▶ Problem
Please substitute "vernacular name" for "common name" in the stretch from the line containing "scientific name: Leptophyes albovittata" through the line containing "class: Amphibia". Give back only those lines, with everything else unchanged.
=== Dataset records ===
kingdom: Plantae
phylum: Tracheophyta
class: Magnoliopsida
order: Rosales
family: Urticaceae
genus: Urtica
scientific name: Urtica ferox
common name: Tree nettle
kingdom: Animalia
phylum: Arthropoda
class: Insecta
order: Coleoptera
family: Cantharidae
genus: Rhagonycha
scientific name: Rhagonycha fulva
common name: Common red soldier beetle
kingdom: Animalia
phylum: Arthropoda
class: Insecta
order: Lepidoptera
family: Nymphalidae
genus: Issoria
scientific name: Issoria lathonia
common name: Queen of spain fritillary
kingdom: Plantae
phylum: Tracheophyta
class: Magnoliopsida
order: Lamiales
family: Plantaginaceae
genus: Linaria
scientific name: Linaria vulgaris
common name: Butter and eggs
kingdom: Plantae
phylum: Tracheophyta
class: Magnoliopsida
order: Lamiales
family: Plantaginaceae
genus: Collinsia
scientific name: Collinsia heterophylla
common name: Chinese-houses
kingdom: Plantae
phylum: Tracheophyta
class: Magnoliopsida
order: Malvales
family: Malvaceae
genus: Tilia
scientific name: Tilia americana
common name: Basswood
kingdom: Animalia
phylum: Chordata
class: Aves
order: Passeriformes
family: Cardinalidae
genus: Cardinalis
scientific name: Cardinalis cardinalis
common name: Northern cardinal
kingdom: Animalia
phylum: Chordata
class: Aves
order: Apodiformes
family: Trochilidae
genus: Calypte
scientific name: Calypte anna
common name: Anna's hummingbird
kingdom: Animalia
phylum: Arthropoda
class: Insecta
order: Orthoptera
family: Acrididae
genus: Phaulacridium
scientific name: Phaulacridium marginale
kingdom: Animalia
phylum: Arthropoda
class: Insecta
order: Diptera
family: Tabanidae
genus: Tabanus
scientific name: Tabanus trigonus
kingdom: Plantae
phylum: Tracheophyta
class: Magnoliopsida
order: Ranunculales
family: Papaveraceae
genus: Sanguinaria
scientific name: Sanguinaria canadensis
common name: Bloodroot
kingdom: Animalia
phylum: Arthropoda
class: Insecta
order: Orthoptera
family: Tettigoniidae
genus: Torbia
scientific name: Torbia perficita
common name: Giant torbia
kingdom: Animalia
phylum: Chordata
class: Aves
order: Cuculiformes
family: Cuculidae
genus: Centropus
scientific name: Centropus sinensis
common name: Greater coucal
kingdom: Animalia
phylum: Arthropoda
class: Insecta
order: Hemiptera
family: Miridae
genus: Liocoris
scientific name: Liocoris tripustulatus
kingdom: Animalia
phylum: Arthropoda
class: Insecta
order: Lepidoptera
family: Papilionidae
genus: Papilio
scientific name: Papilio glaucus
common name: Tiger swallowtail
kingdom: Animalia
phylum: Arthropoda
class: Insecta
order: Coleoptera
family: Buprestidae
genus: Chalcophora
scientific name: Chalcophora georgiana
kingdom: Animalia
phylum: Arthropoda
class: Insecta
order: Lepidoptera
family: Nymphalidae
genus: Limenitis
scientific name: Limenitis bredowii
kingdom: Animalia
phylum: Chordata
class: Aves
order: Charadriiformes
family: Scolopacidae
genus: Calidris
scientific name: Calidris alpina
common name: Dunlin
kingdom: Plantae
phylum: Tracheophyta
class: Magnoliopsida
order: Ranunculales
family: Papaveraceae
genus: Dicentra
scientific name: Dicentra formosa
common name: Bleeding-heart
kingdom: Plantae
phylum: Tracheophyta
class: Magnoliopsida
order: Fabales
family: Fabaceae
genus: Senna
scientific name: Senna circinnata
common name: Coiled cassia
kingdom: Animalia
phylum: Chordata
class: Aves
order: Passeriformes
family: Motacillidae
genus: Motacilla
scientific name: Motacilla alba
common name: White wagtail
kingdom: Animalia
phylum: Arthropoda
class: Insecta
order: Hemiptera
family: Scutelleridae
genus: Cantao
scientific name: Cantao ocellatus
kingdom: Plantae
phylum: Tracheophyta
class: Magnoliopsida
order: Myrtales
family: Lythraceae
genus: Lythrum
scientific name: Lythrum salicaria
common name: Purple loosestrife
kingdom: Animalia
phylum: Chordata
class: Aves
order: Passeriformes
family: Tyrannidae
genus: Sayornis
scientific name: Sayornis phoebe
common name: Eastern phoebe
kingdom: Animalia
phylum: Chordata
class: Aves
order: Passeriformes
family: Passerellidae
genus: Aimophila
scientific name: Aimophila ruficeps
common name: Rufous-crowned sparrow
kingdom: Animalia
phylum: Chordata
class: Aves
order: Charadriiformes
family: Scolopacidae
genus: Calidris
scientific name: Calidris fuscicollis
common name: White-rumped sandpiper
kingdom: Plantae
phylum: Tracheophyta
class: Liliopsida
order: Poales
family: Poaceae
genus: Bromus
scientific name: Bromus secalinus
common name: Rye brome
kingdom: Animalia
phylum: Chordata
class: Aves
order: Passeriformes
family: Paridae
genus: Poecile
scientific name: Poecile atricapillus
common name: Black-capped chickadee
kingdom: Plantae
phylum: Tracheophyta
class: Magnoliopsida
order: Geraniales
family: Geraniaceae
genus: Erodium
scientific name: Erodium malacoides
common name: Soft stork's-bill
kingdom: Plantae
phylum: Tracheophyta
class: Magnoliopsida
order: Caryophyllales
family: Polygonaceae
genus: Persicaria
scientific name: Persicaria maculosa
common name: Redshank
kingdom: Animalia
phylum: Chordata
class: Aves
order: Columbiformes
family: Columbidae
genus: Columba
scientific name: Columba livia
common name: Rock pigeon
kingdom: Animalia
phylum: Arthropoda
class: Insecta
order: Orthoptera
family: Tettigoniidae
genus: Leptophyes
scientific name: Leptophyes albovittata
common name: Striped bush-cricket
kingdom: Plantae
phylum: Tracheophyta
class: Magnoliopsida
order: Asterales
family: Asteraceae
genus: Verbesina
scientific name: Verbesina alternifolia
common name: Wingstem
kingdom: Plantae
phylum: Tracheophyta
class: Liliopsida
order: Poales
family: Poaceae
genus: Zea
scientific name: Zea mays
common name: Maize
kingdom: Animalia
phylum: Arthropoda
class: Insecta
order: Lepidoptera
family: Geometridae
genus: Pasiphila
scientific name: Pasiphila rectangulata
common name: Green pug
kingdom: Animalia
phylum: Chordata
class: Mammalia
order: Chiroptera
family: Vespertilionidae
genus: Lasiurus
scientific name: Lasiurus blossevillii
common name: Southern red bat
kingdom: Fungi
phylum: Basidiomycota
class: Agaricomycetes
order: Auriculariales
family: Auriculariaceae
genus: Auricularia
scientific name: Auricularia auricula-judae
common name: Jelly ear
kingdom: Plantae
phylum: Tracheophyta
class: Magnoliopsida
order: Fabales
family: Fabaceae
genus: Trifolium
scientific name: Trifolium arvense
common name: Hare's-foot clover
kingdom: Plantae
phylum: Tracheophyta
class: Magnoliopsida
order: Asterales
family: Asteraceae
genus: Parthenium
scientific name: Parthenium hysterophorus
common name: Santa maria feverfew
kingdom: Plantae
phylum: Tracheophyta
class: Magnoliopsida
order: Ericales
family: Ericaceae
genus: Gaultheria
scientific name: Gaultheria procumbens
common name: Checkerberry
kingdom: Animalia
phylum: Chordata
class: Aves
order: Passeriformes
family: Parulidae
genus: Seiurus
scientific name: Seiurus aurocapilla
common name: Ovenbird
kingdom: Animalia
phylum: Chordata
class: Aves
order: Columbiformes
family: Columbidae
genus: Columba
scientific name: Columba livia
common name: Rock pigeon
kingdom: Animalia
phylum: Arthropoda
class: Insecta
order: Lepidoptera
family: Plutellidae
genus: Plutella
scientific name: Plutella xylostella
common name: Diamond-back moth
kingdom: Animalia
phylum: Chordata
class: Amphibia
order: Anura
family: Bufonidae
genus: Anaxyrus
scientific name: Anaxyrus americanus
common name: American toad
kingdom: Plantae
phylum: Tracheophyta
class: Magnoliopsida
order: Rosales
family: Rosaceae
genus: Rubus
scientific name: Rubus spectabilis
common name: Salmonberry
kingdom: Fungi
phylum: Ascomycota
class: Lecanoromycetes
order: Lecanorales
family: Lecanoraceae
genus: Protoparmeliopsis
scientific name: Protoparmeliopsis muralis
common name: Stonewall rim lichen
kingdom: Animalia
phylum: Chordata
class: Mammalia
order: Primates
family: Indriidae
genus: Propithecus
===
▶ Full output
scientific name: Leptophyes albovittata
vernacular name: Striped bush-cricket
kingdom: Plantae
phylum: Tracheophyta
class: Magnoliopsida
order: Asterales
family: Asteraceae
genus: Verbesina
scientific name: Verbesina alternifolia
vernacular name: Wingstem
kingdom: Plantae
phylum: Tracheophyta
class: Liliopsida
order: Poales
family: Poaceae
genus: Zea
scientific name: Zea mays
vernacular name: Maize
kingdom: Animalia
phylum: Arthropoda
class: Insecta
order: Lepidoptera
family: Geometridae
genus: Pasiphila
scientific name: Pasiphila rectangulata
vernacular name: Green pug
kingdom: Animalia
phylum: Chordata
class: Mammalia
order: Chiroptera
family: Vespertilionidae
genus: Lasiurus
scientific name: Lasiurus blossevillii
vernacular name: Southern red bat
kingdom: Fungi
phylum: Basidiomycota
class: Agaricomycetes
order: Auriculariales
family: Auriculariaceae
genus: Auricularia
scientific name: Auricularia auricula-judae
vernacular name: Jelly ear
kingdom: Plantae
phylum: Tracheophyta
class: Magnoliopsida
order: Fabales
family: Fabaceae
genus: Trifolium
scientific name: Trifolium arvense
vernacular name: Hare's-foot clover
kingdom: Plantae
phylum: Tracheophyta
class: Magnoliopsida
order: Asterales
family: Asteraceae
genus: Parthenium
scientific name: Parthenium hysterophorus
vernacular name: Santa maria feverfew
kingdom: Plantae
phylum: Tracheophyta
class: Magnoliopsida
order: Ericales
family: Ericaceae
genus: Gaultheria
scientific name: Gaultheria procumbens
vernacular name: Checkerberry
kingdom: Animalia
phylum: Chordata
class: Aves
order: Passeriformes
family: Parulidae
genus: Seiurus
scientific name: Seiurus aurocapilla
vernacular name: Ovenbird
kingdom: Animalia
phylum: Chordata
class: Aves
order: Columbiformes
family: Columbidae
genus: Columba
scientific name: Columba livia
vernacular name: Rock pigeon
kingdom: Animalia
phylum: Arthropoda
class: Insecta
order: Lepidoptera
family: Plutellidae
genus: Plutella
scientific name: Plutella xylostella
vernacular name: Diamond-back moth
kingdom: Animalia
phylum: Chordata
class: Amphibia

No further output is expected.